## Passage shown
________________________
Crucial to containing infections will be decisions and actions of individuals, families, organisations of all kinds and the government. Unfortunately, many of the measures needed to slow infection will also slow the economy. Changes to behaviour will slow economic activity too. The effects will be felt via multiple channels.
One is confidence. Already, the effects of people taking fright are to be seen in financial markets. Prices of most company shares around the world have plummeted since the virus started to spread outside China.
Such falls tend to get a lot attention, at least on the business pages of newspapers, but their effect on the real economy can be limited to non-existent.
'Black Monday' in 1987 saw one of the biggest stock market falls in history, but it had no effect on indicators that are meaningful to most people's lives, such as the unemployment rate.
This is not to say recent financial market turbulence should be brushed off, but much of these falls are likely to go into reverse once infections peak, as they appear to have done in China, the epicentre of the outbreak.
Other industries won't bounce back without cost. The virus is already affecting a lot of people and businesses in the tourism and travel sector - one of the world's biggest industries. It is very likely to suffer significantly in the short term even if containment succeeds.
The impact for airlines and travel companies will unavoidable. The impact on tour operators, hotels, restaurants and pubs will be partially offset by Irish people holidaying at home rather than abroad, but it is still likely to be significant.
If the impact magnifies, there will a strong case for government to consider time-limited measures to support the sector, such as deferral of tax payments to help cash flow constraints. Otherwise healthy businesses should not go to the wall because of a short-term demand shock.
There are also supply-side problems arising from the outbreak. The world economy is integrated across borders like never before. It is a complex system that nobody fully understands. It has never been hit by a coronavirus-type event before.
Ireland is an unusually globalised economy. Very few countries in the world depend as much for their prosperity on foreign trade and investment.
To take just one example, Ireland's exports of goods to China last year stood at almost €9bn. Although Europe-wide figures are not yet available for 2019, data from previous years suggest Ireland has become the biggest exporter to China on a per person basis in the EU.
________________________
In one to three sentences, explain why the passage on the outbreak's economic effects says government should consider time-limited support for the tourism and travel sector if the impact magnifies.

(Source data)
________________________
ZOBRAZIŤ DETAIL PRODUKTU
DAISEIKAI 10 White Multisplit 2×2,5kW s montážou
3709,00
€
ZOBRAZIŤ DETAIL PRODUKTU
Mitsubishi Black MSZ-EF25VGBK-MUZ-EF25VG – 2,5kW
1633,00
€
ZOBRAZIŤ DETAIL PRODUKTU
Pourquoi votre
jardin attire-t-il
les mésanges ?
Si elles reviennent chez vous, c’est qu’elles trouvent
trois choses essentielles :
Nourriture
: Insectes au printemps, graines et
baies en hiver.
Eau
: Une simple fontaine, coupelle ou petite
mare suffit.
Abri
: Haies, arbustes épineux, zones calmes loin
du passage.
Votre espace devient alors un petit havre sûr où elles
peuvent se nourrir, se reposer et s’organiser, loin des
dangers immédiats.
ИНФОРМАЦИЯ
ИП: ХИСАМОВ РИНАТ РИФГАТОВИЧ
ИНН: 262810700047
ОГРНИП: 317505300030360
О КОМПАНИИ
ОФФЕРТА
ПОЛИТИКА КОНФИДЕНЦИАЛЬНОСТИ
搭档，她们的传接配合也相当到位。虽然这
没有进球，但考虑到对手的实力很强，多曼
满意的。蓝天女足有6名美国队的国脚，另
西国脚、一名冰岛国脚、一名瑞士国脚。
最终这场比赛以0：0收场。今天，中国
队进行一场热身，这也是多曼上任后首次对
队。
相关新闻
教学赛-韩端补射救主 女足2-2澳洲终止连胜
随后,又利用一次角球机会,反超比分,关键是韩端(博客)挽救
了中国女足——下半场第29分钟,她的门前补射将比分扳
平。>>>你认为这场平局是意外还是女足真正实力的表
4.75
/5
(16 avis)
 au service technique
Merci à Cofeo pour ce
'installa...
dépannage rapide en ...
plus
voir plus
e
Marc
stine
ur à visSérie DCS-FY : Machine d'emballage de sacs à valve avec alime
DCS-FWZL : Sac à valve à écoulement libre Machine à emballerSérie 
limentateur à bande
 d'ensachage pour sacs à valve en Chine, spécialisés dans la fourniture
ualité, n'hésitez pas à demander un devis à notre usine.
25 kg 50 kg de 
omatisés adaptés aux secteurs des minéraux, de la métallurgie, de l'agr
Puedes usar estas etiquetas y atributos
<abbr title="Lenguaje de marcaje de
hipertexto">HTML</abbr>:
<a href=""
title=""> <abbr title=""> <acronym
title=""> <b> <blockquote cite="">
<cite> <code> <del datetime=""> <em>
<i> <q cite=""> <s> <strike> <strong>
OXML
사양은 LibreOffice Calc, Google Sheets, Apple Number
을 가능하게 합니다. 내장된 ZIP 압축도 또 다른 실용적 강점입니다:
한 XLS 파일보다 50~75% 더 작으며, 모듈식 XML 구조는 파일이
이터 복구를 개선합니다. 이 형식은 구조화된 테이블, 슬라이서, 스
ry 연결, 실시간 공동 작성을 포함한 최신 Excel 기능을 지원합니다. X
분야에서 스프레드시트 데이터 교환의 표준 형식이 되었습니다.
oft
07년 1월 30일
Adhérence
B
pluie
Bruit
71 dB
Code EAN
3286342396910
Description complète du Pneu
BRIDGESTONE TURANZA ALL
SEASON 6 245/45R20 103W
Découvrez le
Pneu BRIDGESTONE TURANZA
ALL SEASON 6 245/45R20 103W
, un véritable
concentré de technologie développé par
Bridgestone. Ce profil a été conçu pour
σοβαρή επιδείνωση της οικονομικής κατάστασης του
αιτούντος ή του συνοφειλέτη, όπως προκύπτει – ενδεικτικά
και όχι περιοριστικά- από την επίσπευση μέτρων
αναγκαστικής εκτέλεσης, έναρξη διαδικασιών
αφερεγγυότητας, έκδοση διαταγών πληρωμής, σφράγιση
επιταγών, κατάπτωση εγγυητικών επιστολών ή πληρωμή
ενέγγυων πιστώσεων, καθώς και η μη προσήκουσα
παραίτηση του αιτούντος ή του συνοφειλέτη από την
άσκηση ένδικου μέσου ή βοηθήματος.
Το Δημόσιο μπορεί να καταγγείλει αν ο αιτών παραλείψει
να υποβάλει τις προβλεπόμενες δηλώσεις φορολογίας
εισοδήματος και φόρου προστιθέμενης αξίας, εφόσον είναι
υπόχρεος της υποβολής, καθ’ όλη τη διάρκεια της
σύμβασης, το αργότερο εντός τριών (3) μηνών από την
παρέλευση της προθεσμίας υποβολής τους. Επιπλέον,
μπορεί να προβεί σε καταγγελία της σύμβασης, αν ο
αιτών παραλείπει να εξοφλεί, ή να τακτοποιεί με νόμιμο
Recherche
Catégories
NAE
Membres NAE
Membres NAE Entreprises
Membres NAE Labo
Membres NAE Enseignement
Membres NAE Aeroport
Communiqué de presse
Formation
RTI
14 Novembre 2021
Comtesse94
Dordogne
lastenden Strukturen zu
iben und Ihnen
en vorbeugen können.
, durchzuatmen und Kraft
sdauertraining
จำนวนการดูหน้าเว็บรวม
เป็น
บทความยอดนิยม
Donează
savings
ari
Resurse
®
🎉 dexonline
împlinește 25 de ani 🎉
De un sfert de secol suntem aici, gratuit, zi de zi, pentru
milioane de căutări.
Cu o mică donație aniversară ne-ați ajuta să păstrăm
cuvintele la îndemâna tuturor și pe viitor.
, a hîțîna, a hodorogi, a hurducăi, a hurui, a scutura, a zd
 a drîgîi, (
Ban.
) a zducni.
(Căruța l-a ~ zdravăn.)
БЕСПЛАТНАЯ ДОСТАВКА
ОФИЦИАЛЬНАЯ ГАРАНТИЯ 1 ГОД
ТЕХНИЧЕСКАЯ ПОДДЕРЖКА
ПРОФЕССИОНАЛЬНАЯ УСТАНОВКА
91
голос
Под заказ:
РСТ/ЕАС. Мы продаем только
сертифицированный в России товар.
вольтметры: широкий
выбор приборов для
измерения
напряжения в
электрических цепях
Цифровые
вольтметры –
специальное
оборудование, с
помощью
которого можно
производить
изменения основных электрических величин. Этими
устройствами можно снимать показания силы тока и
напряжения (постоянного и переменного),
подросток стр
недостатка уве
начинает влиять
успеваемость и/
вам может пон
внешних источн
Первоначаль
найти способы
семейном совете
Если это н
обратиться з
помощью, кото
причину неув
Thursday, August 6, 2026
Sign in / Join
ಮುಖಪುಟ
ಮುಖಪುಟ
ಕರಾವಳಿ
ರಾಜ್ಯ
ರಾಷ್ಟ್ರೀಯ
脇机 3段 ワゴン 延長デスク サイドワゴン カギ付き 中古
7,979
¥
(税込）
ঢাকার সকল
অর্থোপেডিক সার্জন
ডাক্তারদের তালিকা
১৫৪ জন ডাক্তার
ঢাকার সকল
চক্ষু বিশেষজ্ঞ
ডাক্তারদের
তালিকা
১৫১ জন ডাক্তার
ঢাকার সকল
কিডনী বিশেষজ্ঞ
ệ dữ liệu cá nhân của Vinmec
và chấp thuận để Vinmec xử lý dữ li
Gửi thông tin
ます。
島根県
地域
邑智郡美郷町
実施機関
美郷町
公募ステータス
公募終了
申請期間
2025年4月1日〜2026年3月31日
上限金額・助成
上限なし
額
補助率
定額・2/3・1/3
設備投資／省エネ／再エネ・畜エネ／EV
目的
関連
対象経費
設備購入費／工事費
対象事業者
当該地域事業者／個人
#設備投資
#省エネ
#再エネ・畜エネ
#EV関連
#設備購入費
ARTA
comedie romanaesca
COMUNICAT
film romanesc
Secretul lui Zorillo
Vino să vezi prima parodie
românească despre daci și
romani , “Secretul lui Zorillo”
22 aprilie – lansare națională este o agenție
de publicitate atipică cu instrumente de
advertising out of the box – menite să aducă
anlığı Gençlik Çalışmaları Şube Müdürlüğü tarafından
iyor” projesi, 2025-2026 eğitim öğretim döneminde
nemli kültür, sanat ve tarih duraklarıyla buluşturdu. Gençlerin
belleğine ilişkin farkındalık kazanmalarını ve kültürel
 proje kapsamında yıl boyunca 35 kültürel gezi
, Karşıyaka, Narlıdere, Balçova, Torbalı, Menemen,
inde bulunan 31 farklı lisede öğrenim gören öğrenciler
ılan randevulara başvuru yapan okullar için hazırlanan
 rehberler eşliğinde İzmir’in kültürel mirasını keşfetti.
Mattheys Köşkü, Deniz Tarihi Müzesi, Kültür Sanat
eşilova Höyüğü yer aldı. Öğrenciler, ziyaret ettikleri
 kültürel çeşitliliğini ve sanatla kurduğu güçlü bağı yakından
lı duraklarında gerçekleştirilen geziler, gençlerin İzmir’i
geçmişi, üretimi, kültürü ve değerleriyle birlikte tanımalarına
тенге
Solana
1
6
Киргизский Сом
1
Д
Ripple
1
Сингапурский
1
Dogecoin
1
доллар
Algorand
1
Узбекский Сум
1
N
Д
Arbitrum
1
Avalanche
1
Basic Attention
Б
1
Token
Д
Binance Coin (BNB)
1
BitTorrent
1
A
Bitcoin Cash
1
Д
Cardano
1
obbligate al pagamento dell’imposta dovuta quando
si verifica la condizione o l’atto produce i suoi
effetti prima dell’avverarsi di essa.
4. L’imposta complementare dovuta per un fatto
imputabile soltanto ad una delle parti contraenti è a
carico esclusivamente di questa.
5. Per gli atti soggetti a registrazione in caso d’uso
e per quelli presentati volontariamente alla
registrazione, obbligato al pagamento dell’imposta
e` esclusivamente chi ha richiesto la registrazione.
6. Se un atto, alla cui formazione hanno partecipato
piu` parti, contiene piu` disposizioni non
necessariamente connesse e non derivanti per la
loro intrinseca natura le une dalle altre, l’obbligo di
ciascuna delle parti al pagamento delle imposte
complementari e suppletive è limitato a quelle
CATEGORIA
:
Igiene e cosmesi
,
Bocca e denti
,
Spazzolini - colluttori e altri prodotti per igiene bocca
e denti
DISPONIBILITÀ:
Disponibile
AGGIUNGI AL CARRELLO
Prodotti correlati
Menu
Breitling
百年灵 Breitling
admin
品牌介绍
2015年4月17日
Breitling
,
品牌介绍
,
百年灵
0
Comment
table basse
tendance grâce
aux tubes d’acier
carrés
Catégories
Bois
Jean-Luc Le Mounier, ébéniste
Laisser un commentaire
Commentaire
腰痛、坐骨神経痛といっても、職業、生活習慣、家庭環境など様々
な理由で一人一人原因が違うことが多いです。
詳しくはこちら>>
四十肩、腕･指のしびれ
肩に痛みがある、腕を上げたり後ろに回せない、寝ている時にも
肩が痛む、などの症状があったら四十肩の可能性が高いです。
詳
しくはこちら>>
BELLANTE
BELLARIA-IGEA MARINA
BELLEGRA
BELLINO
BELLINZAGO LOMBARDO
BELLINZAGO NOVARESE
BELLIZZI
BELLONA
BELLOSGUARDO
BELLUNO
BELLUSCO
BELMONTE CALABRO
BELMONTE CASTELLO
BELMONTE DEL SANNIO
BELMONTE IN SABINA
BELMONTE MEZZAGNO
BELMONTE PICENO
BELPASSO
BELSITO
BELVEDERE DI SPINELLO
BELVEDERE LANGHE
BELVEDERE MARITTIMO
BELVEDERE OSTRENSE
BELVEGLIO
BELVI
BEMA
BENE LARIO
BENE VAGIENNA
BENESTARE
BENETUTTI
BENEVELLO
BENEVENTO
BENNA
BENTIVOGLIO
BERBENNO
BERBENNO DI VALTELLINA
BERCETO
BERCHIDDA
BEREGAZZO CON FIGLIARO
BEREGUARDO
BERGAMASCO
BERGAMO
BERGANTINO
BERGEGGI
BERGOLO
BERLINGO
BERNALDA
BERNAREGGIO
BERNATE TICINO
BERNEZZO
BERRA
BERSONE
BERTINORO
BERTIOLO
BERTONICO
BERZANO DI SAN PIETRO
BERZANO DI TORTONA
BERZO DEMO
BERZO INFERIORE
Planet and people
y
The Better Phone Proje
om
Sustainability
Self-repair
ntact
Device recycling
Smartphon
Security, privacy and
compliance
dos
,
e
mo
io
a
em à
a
________________________
## Reply to the exercise
Otherwise healthy businesses should not go to the wall because of a short-term demand shock. Time-limited measures, such as deferring tax payments, would help ease their cash flow constraints.